Chancellor Angela Merkel's coalition partners no longer object to Germany buying a stake in EADS after the failure to find a private investor for part of Daimler's holding in Europe's largest aerospace company, political and banking sources said on Wednesday.

The climbdown increases the likelihood that German state-controlled development bank KfW will buy at least a part of the Daimler stake, the sources said.

The German parliament's budget committee needs to finalise a decision about the 2012 budget by Thursday which would have to accommodate any acquisition by KfW of EADS shares from Daimler.

It looks as though it is going to be KfW, a person familiar with the matter said Wednesday.

Key members of Germany's Free Democratic Party (FDP) had opposed government intervention in the deal and instead pressed for a market-driven solution to ownership.

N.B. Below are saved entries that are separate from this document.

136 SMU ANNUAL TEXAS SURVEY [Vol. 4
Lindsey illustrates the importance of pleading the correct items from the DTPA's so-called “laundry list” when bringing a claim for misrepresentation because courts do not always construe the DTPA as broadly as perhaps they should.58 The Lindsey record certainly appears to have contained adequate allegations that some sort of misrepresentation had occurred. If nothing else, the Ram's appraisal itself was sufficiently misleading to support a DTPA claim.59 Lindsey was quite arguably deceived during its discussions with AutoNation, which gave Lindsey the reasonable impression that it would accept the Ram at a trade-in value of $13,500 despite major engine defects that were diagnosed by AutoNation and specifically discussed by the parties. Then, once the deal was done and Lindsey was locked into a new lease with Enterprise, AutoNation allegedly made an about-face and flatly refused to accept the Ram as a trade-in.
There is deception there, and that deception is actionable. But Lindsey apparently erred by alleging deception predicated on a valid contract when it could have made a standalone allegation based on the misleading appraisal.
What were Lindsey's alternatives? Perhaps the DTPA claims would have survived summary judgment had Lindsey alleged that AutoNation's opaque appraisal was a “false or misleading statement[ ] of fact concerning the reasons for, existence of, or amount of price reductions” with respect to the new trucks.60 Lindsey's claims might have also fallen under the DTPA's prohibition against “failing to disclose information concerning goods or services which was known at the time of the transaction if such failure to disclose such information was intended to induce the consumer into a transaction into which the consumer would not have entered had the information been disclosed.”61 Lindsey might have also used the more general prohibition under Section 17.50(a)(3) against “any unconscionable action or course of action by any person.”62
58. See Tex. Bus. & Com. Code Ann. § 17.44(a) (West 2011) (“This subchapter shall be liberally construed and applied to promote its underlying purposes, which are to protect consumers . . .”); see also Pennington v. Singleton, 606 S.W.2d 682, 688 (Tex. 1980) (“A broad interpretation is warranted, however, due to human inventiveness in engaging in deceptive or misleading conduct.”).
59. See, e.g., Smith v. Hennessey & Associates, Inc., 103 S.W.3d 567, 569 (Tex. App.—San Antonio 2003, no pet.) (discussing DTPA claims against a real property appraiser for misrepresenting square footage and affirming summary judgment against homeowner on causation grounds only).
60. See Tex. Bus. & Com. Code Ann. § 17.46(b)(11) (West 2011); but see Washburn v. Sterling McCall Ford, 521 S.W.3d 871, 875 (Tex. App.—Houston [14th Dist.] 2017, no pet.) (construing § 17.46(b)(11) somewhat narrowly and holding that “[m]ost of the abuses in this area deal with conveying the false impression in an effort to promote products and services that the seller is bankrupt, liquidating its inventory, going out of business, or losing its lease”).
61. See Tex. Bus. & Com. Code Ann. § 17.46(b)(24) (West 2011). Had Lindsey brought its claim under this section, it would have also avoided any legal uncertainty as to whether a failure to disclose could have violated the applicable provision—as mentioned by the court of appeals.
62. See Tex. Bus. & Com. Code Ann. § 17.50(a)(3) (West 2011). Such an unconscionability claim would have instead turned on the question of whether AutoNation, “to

But a search for a private sector investor has failed to find a buyer, banking and industrial sources said.

Germany has been searching for domestic investors as a way to retain influence in the Airbus parent group.

EADS is governed by a shareholder pact that gives joint strategic control to Daimler and key French shareholder Lagardere . A potential Daimler pull-out raises questions over the future of the pact, which contains clauses designed to protect national security interests.

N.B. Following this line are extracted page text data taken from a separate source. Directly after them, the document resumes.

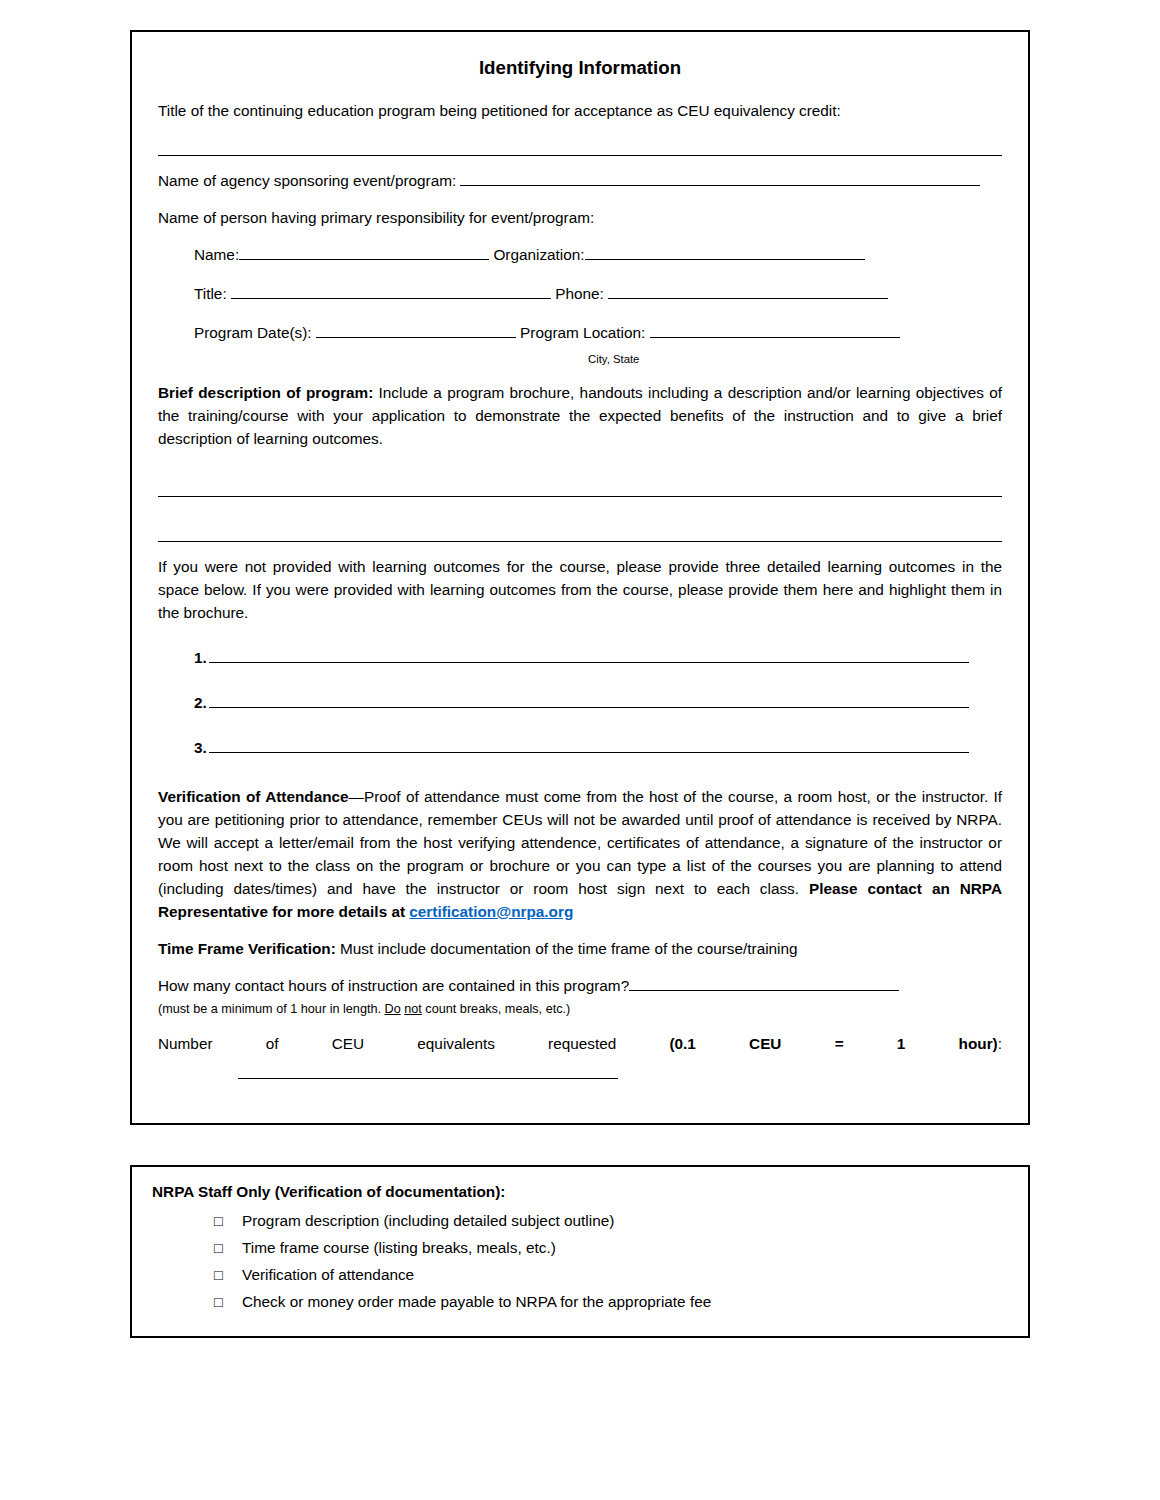Identifying Information
Title of the continuing education program being petitioned for acceptance as CEU equivalency credit:
Name of agency sponsoring event/program:
Name of person having primary responsibility for event/program:
Name: Organization:
Title: Phone:
Program Date(s): Program Location:
City, State
Brief description of program: Include a program brochure, handouts including a description and/or learning objectives of the training/course with your application to demonstrate the expected benefits of the instruction and to give a brief description of learning outcomes.
If you were not provided with learning outcomes for the course, please provide three detailed learning outcomes in the space below. If you were provided with learning outcomes from the course, please provide them here and highlight them in the brochure.
1.
2.
3.
Verification of Attendance—Proof of attendance must come from the host of the course, a room host, or the instructor. If you are petitioning prior to attendance, remember CEUs will not be awarded until proof of attendance is received by NRPA. We will accept a letter/email from the host verifying attendence, certificates of attendance, a signature of the instructor or room host next to the class on the program or brochure or you can type a list of the courses you are planning to attend (including dates/times) and have the instructor or room host sign next to each class. Please contact an NRPA Representative for more details at certification@nrpa.org
Time Frame Verification: Must include documentation of the time frame of the course/training
How many contact hours of instruction are contained in this program?
(must be a minimum of 1 hour in length. Do not count breaks, meals, etc.)
Number of CEU equivalents requested (0.1 CEU = 1 hour):
NRPA Staff Only (Verification of documentation):
Program description (including detailed subject outline)
Time frame course (listing breaks, meals, etc.)
Verification of attendance
Check or money order made payable to NRPA for the appropriate fee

France and Germany are seen as keen to avoid a full-scale renegotiation of the politically sensitive pact ahead of elections in France next year followed by Germany in 2013.

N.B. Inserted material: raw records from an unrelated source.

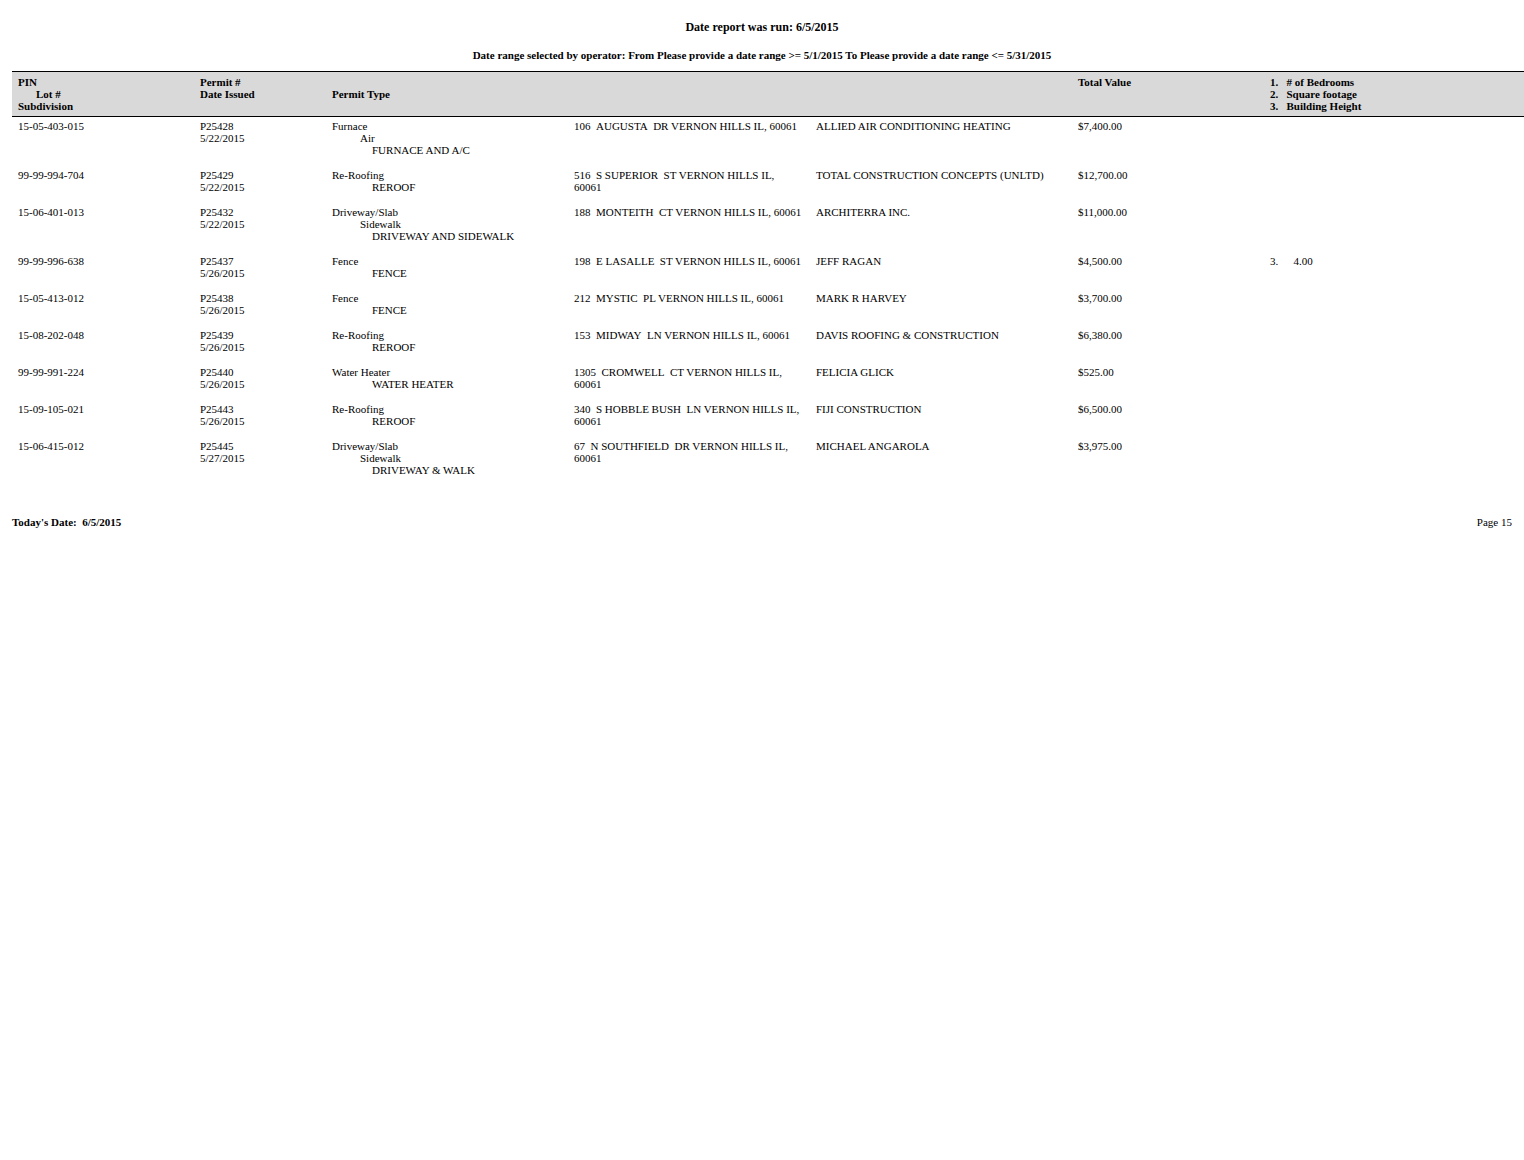Date report was run: 6/5/2015
Date range selected by operator: From Please provide a date range >= 5/1/2015 To Please provide a date range <= 5/31/2015
| PIN Lot # Subdivision | Permit # Date Issued | Permit Type | | | Total Value | 1. # of Bedrooms 2. Square footage 3. Building Height |
| --- | --- | --- | --- | --- | --- | --- |
| 15-05-403-015 | P25428 5/22/2015 | Furnace Air FURNACE AND A/C | 106 AUGUSTA DR VERNON HILLS IL, 60061 | ALLIED AIR CONDITIONING HEATING | $7,400.00 | |
| 99-99-994-704 | P25429 5/22/2015 | Re-Roofing REROOF | 516 S SUPERIOR ST VERNON HILLS IL, 60061 | TOTAL CONSTRUCTION CONCEPTS (UNLTD) | $12,700.00 | |
| 15-06-401-013 | P25432 5/22/2015 | Driveway/Slab Sidewalk DRIVEWAY AND SIDEWALK | 188 MONTEITH CT VERNON HILLS IL, 60061 | ARCHITERRA INC. | $11,000.00 | |
| 99-99-996-638 | P25437 5/26/2015 | Fence FENCE | 198 E LASALLE ST VERNON HILLS IL, 60061 | JEFF RAGAN | $4,500.00 | 3. 4.00 |
| 15-05-413-012 | P25438 5/26/2015 | Fence FENCE | 212 MYSTIC PL VERNON HILLS IL, 60061 | MARK R HARVEY | $3,700.00 | |
| 15-08-202-048 | P25439 5/26/2015 | Re-Roofing REROOF | 153 MIDWAY LN VERNON HILLS IL, 60061 | DAVIS ROOFING & CONSTRUCTION | $6,380.00 | |
| 99-99-991-224 | P25440 5/26/2015 | Water Heater WATER HEATER | 1305 CROMWELL CT VERNON HILLS IL, 60061 | FELICIA GLICK | $525.00 | |
| 15-09-105-021 | P25443 5/26/2015 | Re-Roofing REROOF | 340 S HOBBLE BUSH LN VERNON HILLS IL, 60061 | FIJI CONSTRUCTION | $6,500.00 | |
| 15-06-415-012 | P25445 5/27/2015 | Driveway/Slab Sidewalk DRIVEWAY & WALK | 67 N SOUTHFIELD DR VERNON HILLS IL, 60061 | MICHAEL ANGAROLA | $3,975.00 | |
Today's Date: 6/5/2015 Page 15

A person familiar with the talks, speaking on condition of anonymity, cautioned there have been several false starts in negotiations between Daimler and the government, but said An agreement certainly seems to be closer than before.

EADS shares were down 5 percent in a weak European market.

Diplomats say any radical recomposition of EADS ownership would likely be discussed between Merkel and French President Nicolas Sarkozy, who intervened in 2007 to change the management structure and dampen a feud that soured bilateral relations.

Daimler holds a 15 percent economic interest in EADS and 22.5 percent of the voting rights, and is looking for a buyer for part of its stake.

The entire 22.5 percent stake could ultimately end up in the hands of KfW, one of the people familiar with the deal said Thursday.

Daimler has said it wants to focus on its core automotive business and reduce the long-term drag on earnings that EADS represents.

Daimler, KfW and EADS declined to comment.

Germany's economy ministry, which is headed by FDP party chief Philipp Roesler who has previously opposed any state purchase of EADS shares, was not available for comment.

EADS was founded in 2000 from a merger of French, German and Spanish aerospace interests with Paris and Berlin guaranteed equal weight. The company produces Airbus passenger jets, European Ariane rockets and sensitive national security assets including France's nuclear deterrent and German fighter planes.

The French government owns 15 percent of the company but its day-to-day role is curtailed by the pact. Lagardere owns 7.5 percent and speaks for the French camp as a whole on the board.